Gambo: lungo 6-8 cm, largo 1-2.5 cm, slanciato, cilindrico, con base bulbosa o talvolta anche un po' marginata; il gambo e' pieno, infine cavo e midolloso; la superficie e' liscia, bianca, quasi sericea, si macchia di giallo-brunastro alla contusione, specialmente verso il basso. L'anello e' supero, bianco, ispessito al margine, liscio nella parte superiore, con accenno a ruota dentata nella superficie inferiore, ingiallente specie verso il margine.
Carne: bianca, vira al giallo in sezione, specie alla base del gambo (ndr: quest'ultimo carattere non e' molto evidente nelle foto proposte a causa dello scatto fotografico un po' anticipato), infine imbrunisce; odore netto di fenolo o inchiostro; sapore dolciastro.
Sporata brunastra in massa.

Microscopia:
Spore lisce, subovoidali, talvolta guttulate, misure 4.70-5.72 x3.3-3.82 micron.

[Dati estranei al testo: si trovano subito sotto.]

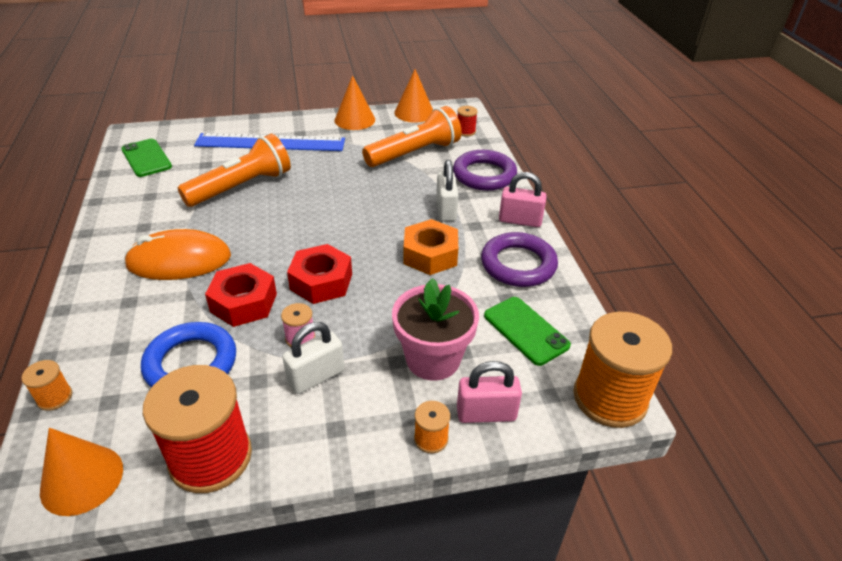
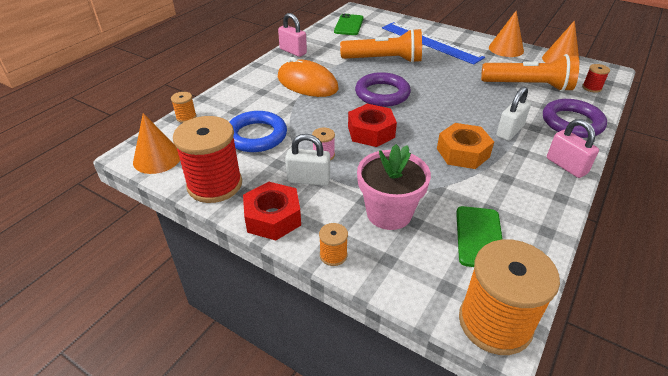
camera: 45 degrees right, 0 degrees up
red nut [205,263,277,327] -> red nut moved to [243,182,301,240]
pink padlock [457,361,522,423] -> pink padlock moved to [278,13,307,57]
purple ring [481,232,558,287] -> purple ring moved to [355,72,411,107]

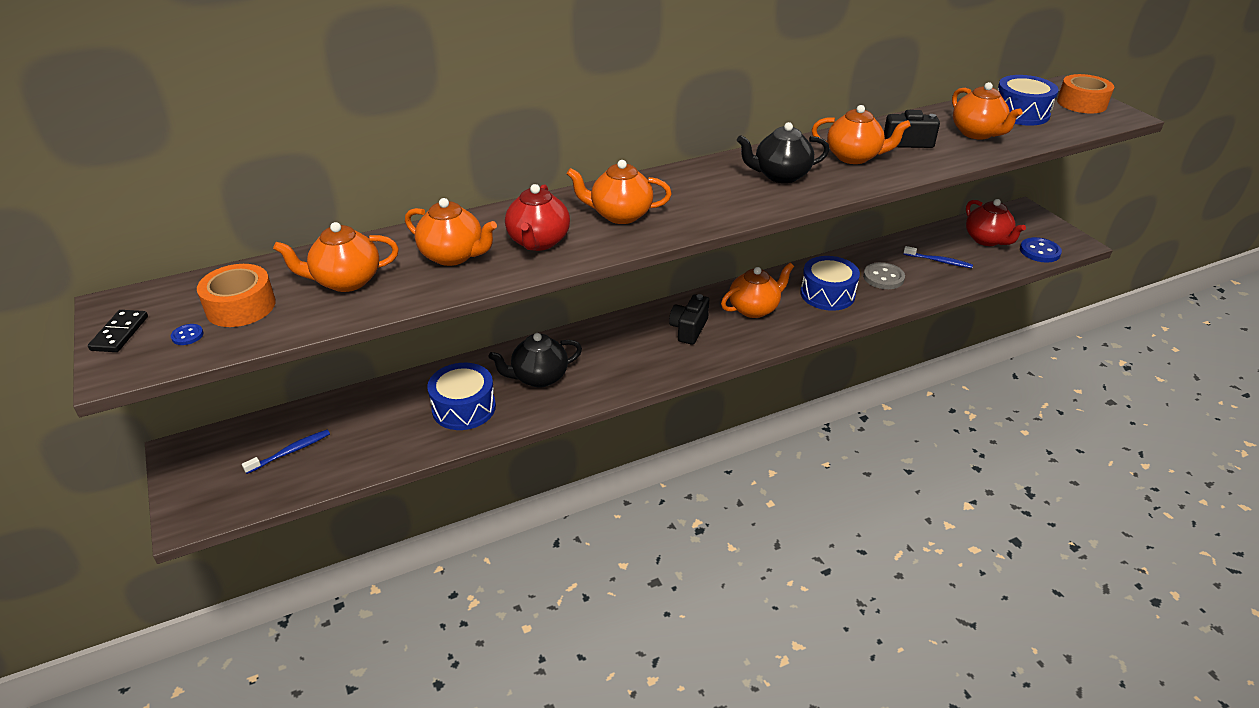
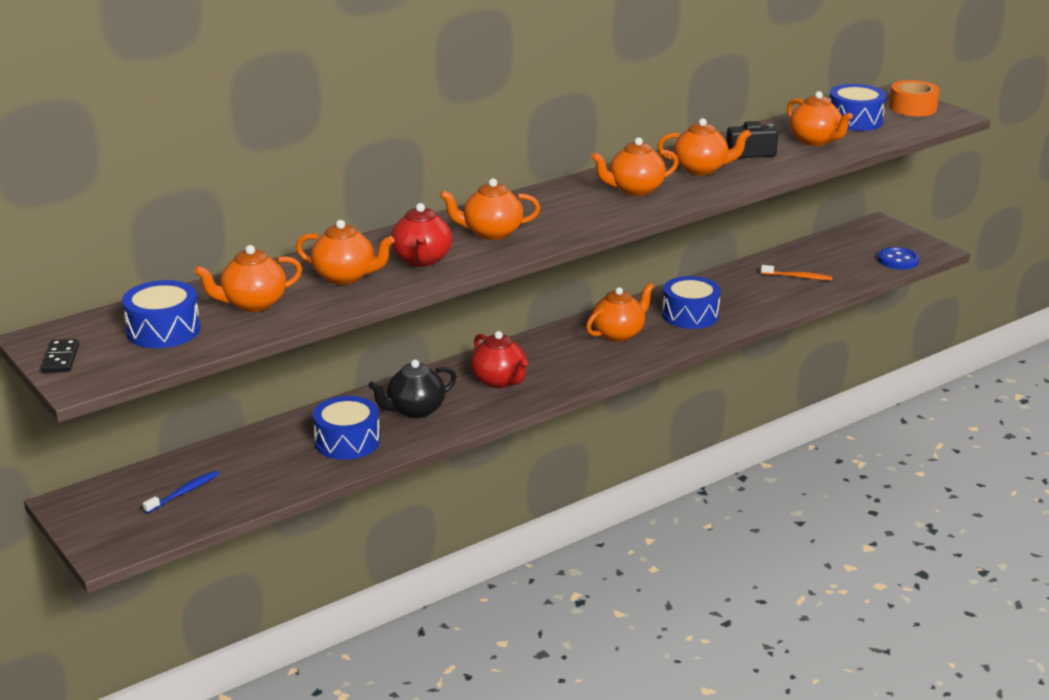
camera: 10 degrees left, 10 degrees down
blue button [171,324,204,345] -> none
orange tape [197,264,276,327] -> blue drum [122,280,201,348]
black camera [669,294,709,345] -> none
black teapot [737,122,829,183] -> orange teapot [591,137,679,196]
grey button [863,262,905,289] -> none
blue toothbrush [904,246,973,268] -> orange toothbrush [761,265,832,280]
red teapot [966,199,1026,246] -> red teapot moved to [471,331,528,388]

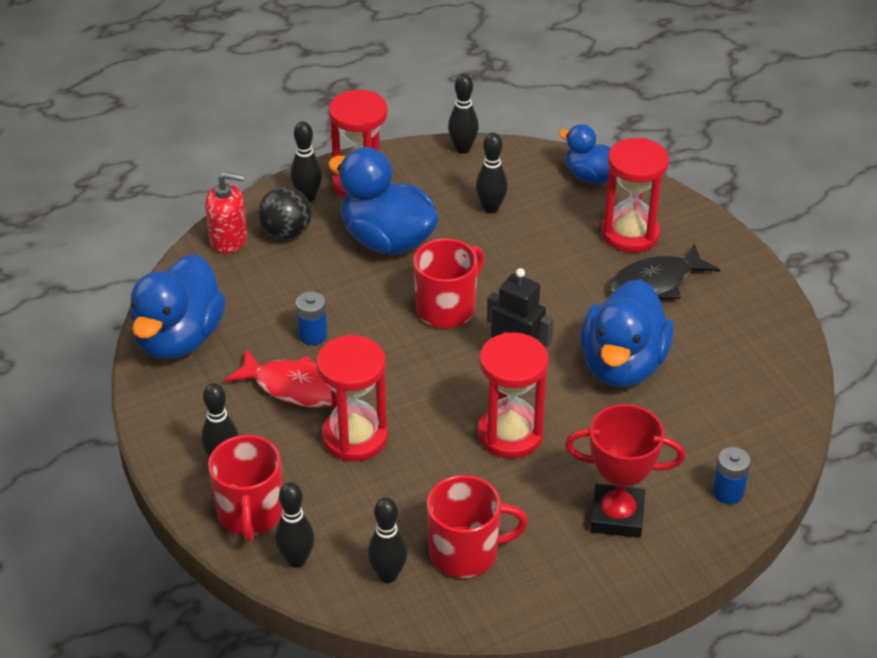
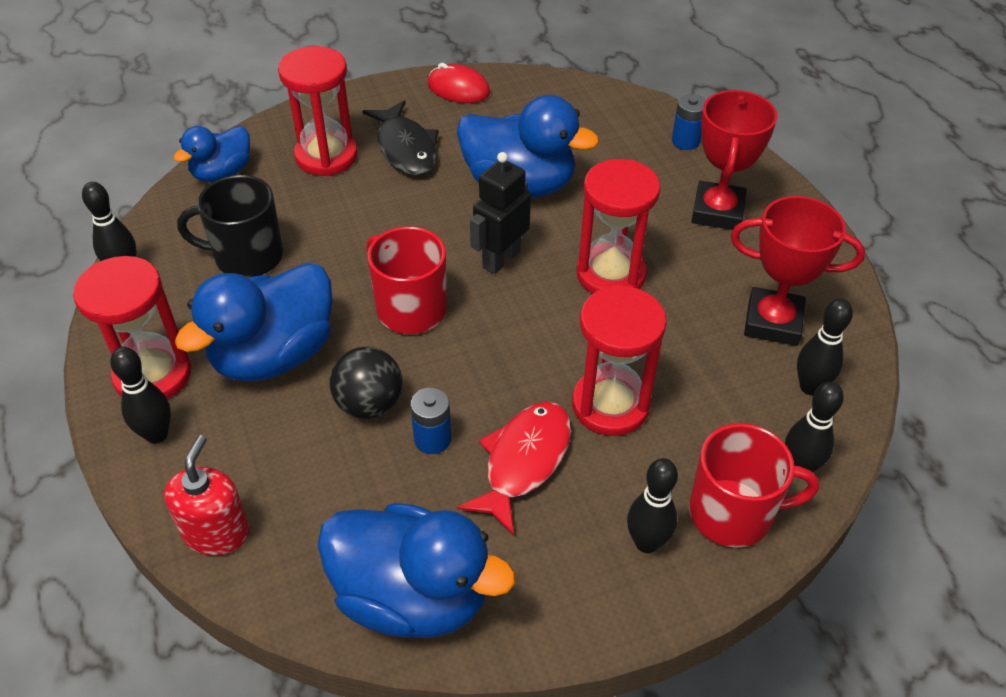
camera: 85 degrees left, 5 degrees up
black ball [258,187,312,240] -> black ball moved to [330,346,403,419]
red mug [427,475,528,578] -> red trophy [731,196,865,346]
black bowling pin [476,133,508,213] -> black mug [177,175,283,278]
none -> red mouse [428,63,490,103]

Note. Agaricus moelleri si riconosce per la cuticola dissociata in squamule, la base bulboso-marginata, la carne ingiallente e l'odore di inchiostro.
Specie simile e' Agaricus phaeolepidotus Moller che si riconosce per il colore piu' bruno-carnicino del pileo, l'anello ornato nella superficie inferiore da squamule brunastre molto piu' evidenti, l'odore di fenolo o inchiostro leggeri.

Habitat: cresce nel boschi misti di conifere e latifoglie (Pinus pinaster. Quercus ilex), in autunno.

Ritrovamento in provincia di Oristano.

E' specie tossica (sindrome gastroenterica).